Information such as the player’s position in the current race, their current speed, the item they’re holding (if it’s a kart racer) and the track map has to be visible during the race. Pausing the game to pull up stats mid race simply disrupts the flow, meaning that key information has to be front and centre.
However, there are two things to consider in relation to that. The first is where that information is placed. Typically, speed and position have been pushed into the bottom corners because it prevents the view being obscured. But more racing games are putting information at the top of the screen because it is spare space, so it’s worth considering your placement before you dive in.
And secondly, it’s worth thinking about if you can bring up information in natural in game lulls. This obviously won’t work in a casual racing game, where sessions are short and frantic. But in simulation games based on real world racing series like Formula 1 or Moto GP, there may be a chance to hold important information back for the pit lane – keeping players slightly in the dark to reflect the confusing nature of elite racing.
Management sims are often cumbersome beasts. While they will operate on a sliding scale of complexity depending on the platform they appear on and what they’re based on, these games tend to be menu heavy because players need information.
For these games, UI design will focus on making information understandable. Menus heavily populated with numbers – such as financial management screens in city builders or statistics sheets in sports games – can be made readable with a handful of UI tweaks. Colour coding key statistics, using graphs and charts for data visualisation purposes and allowing for simple side by side comparison between like for like attributes can all help do this.
Equally though, in between diving through menus, management games often have active components to their gameplay where the player has to respond to actions in real time. In Football Manager, players will have to respond to what is happening on the pitch. And in classic management game Theme Hospital, spotting and dealing a rapid outbreak of an infectious disease like Bloaty Head syndrome can be the difference between success and failure.
It’s therefore important to include visual cues for the player to spot problems. Colour coded fatigue bars, special icons that hover over infected patients or small injury indicators help with day-to-day management. This helps them to maintain the feeling of overall strategic control, while having some in the moment power.
We’ve shared some thoughts on UI design for a number of different games and genres. However, it’s important to remember that like all design what makes a "good UI" is subjective. New games regularly hit the market and they often change what’s considered best practice for a UI. The inclusion of user testing is an absolute must for any UI design process.
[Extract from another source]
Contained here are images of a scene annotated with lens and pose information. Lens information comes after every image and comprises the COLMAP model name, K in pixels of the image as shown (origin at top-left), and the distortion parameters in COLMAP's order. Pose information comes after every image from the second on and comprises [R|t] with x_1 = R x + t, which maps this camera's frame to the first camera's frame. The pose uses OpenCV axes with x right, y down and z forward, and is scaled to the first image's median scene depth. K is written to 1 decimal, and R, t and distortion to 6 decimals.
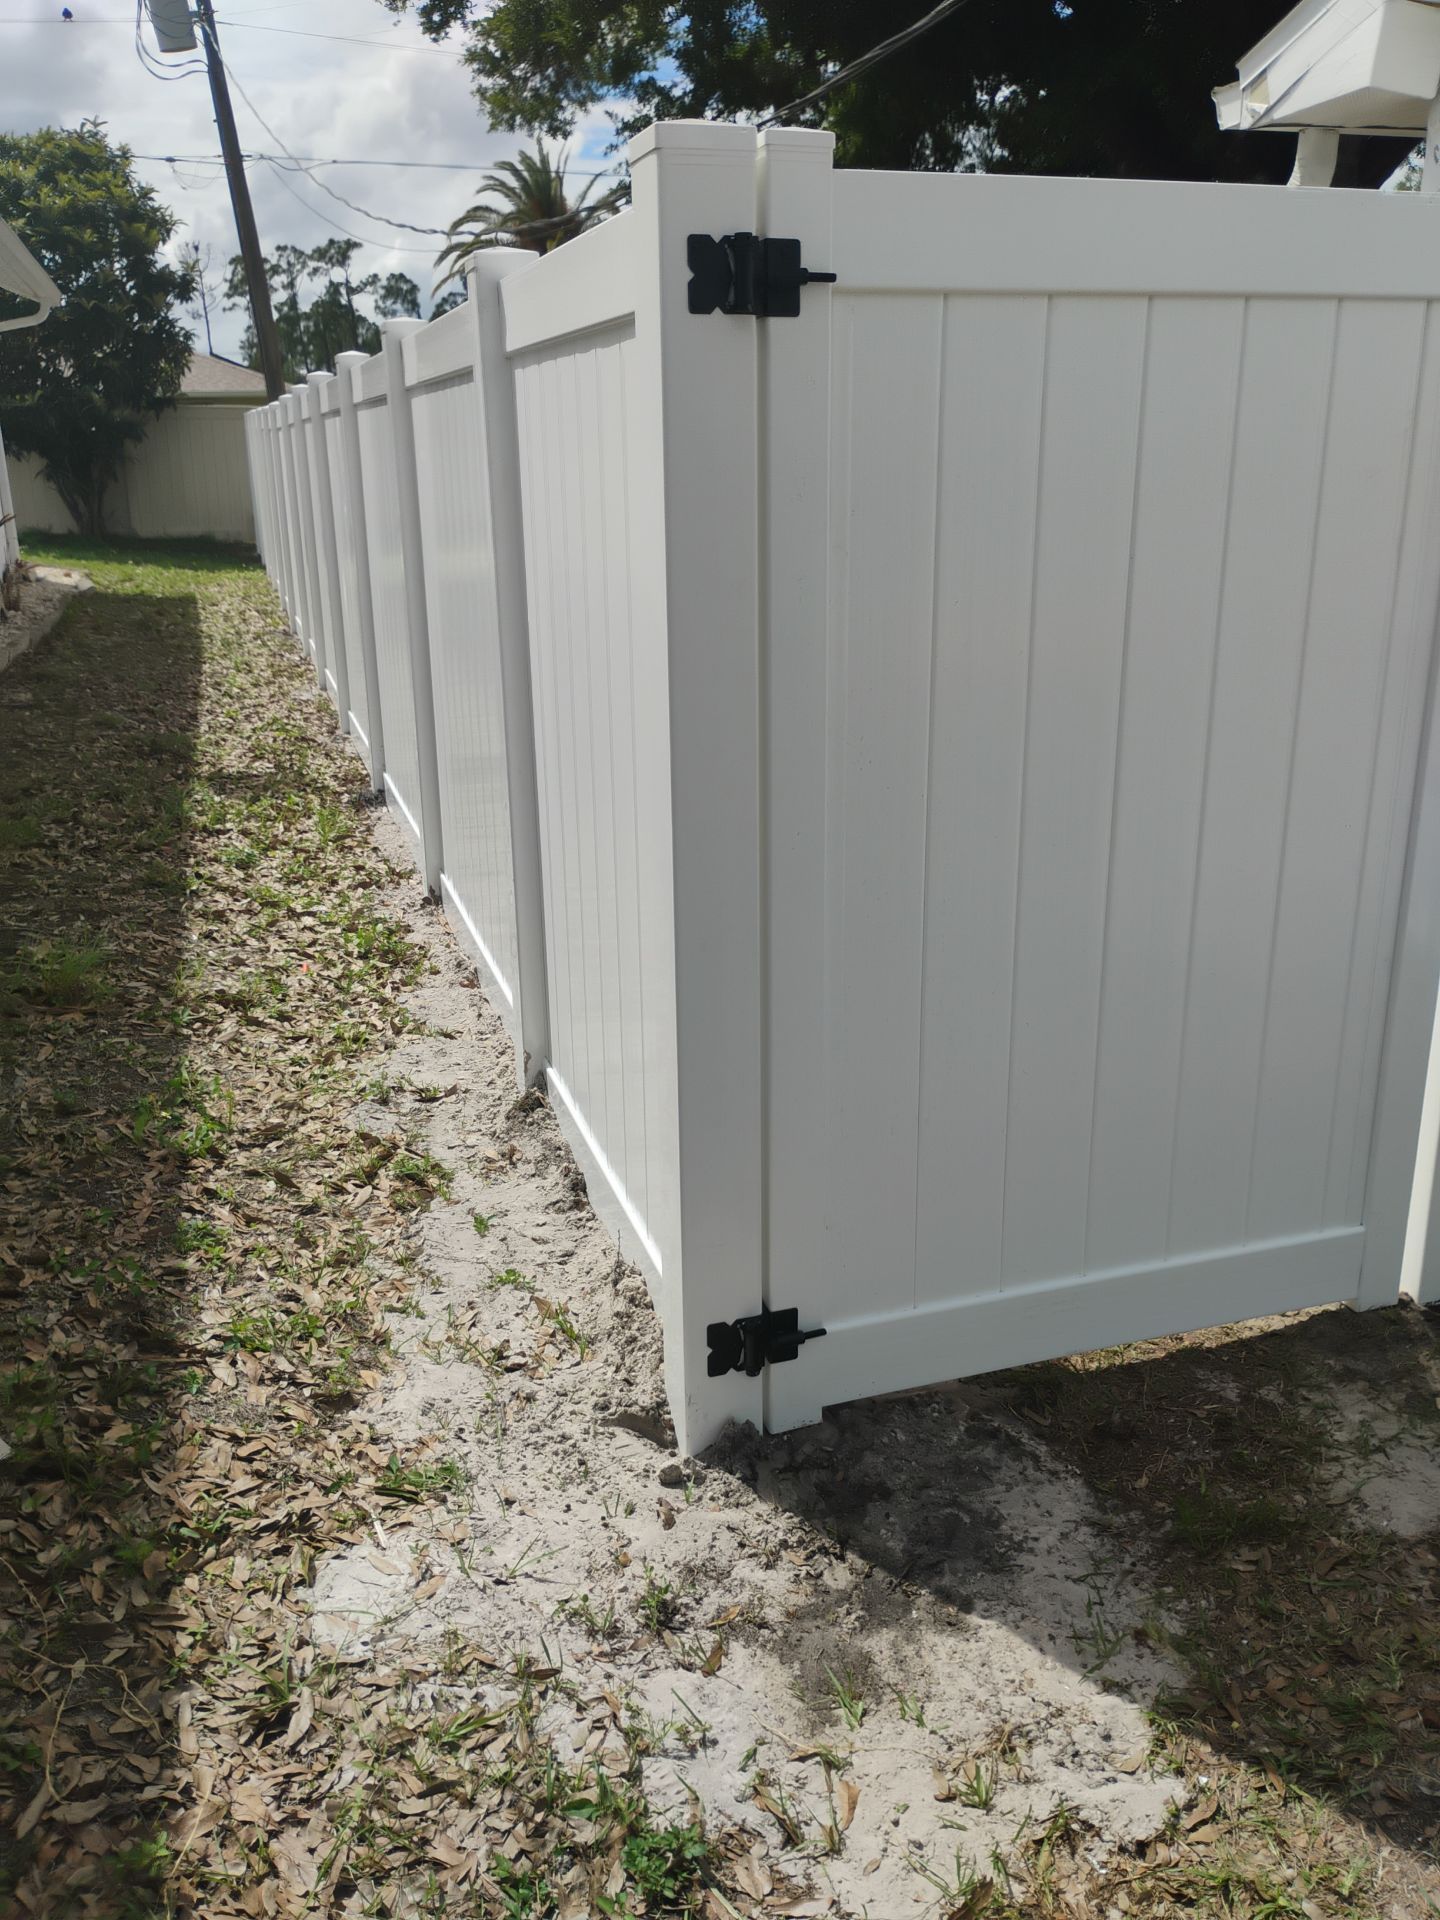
lens RADIAL K [[1584.2, 0, 717.3], [0, 1584.2, 983.4], [0, 0, 1]] dist [0.055970, -0.094065]
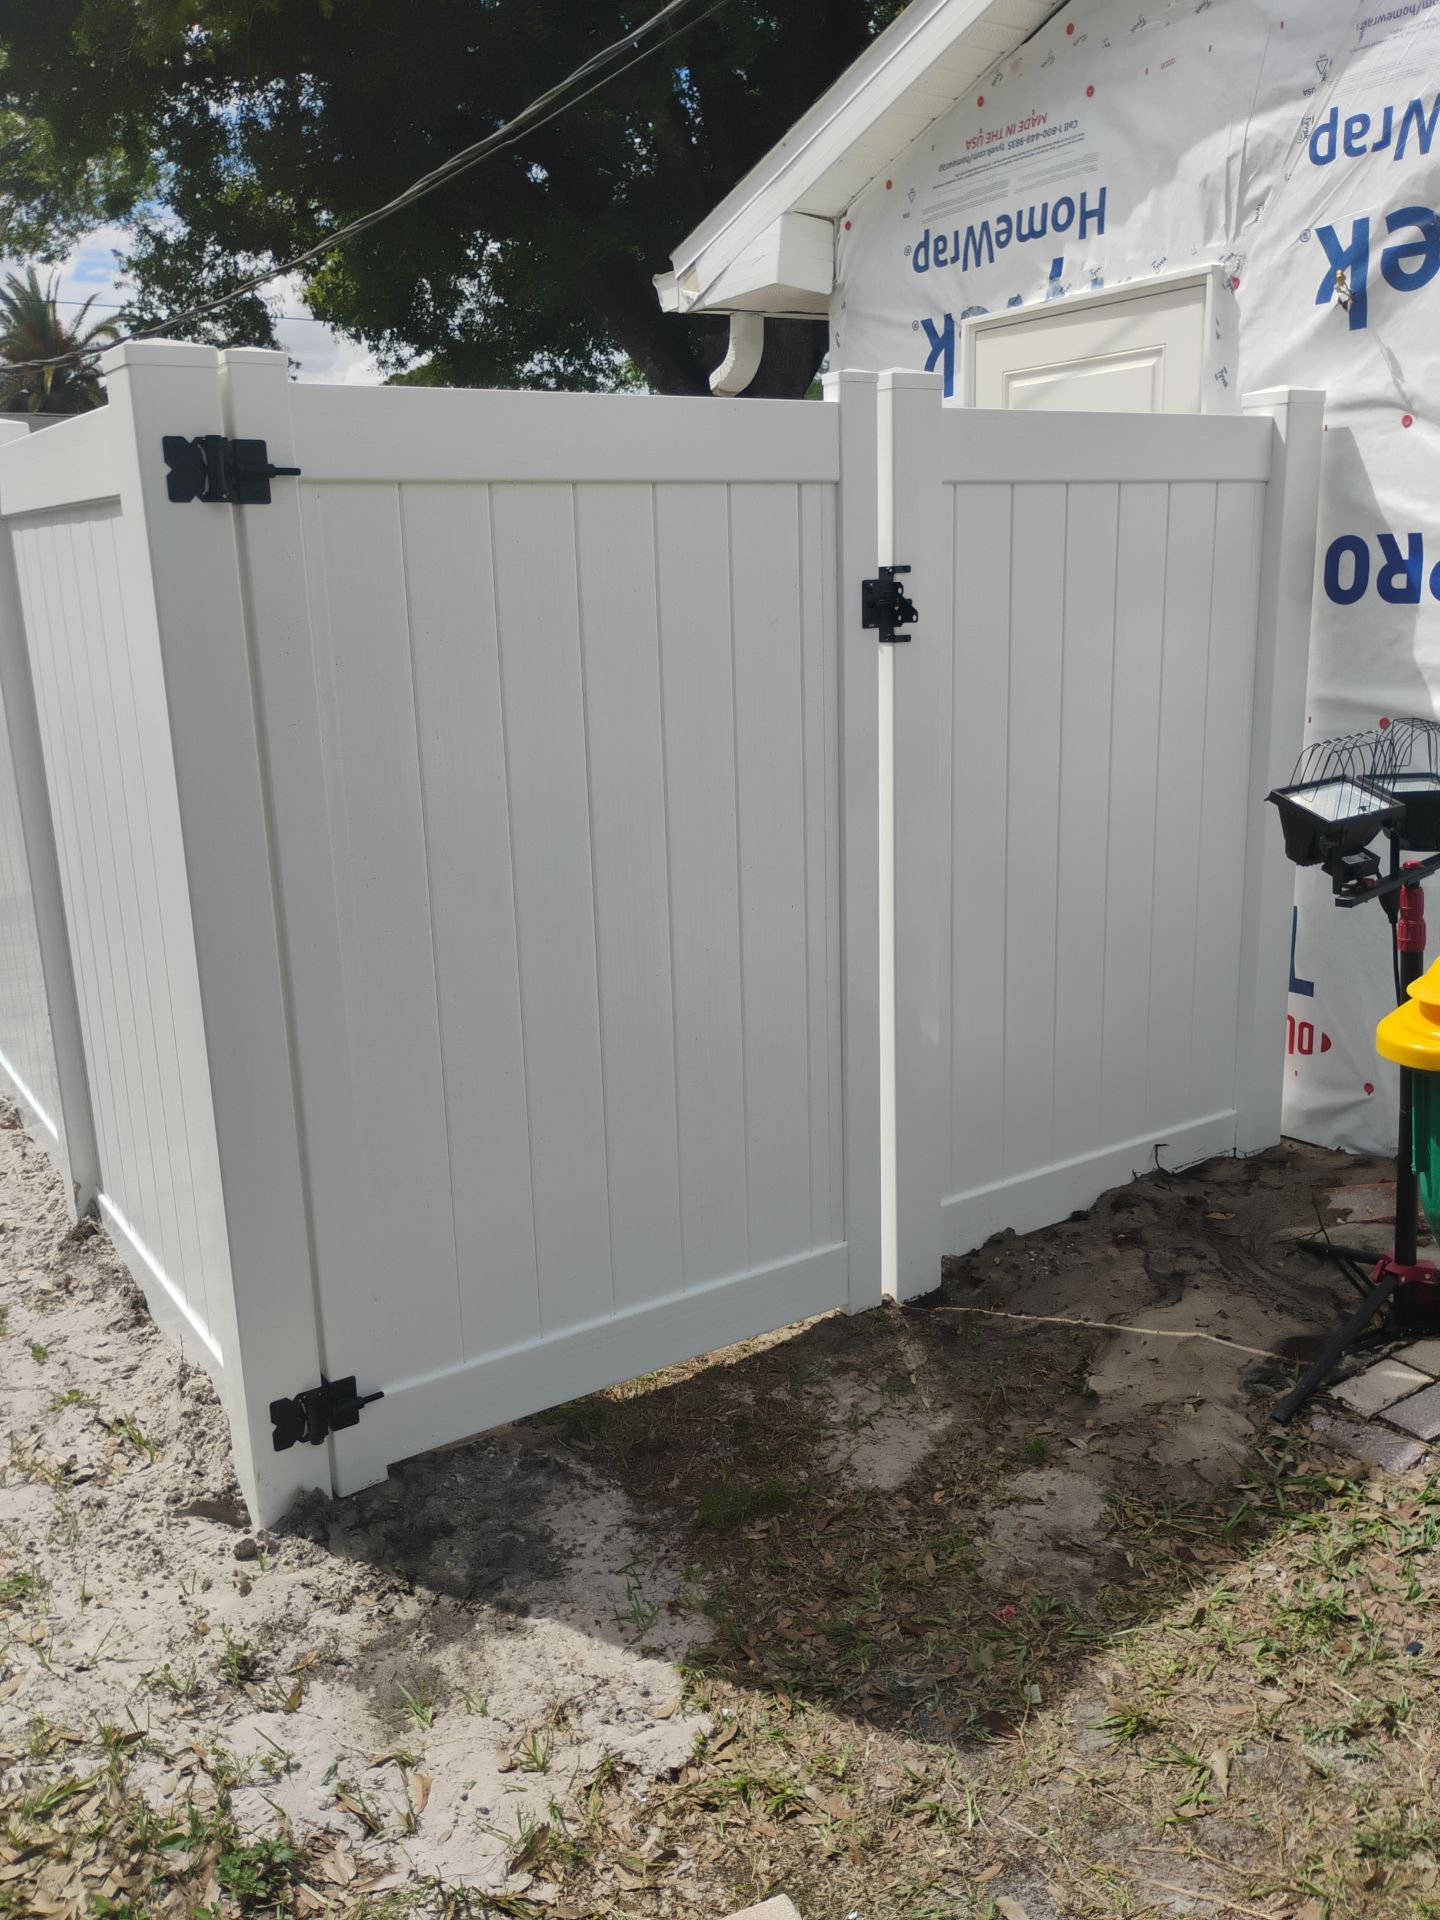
lens RADIAL K [[1584.2, 0, 717.3], [0, 1584.2, 983.4], [0, 0, 1]] dist [0.055970, -0.094065]
pose [[0.961616, -0.082944, 0.261562, 0.029820], [0.100811, 0.993350, -0.055623, 0.024719], [-0.255209, 0.079856, 0.963583, -0.164576]]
We’ve also not covered every game out there. Puzzle games, dating sims, MOBAs, RTSes, strategy games, platformers and other genres of games will have different best practices, meaning you will have to be flexible with the way you approach the problem.
UI design, particularly in a creative pursuit such as games is extremely challenging. Sometimes, creativity and innovation can be at odds with best practice. Don't be afraid to experiment and go against the grain, but equally be honest with yourself whether you're truly adding value and improving the player experience or simply adding a cheap quirk that gets old fast.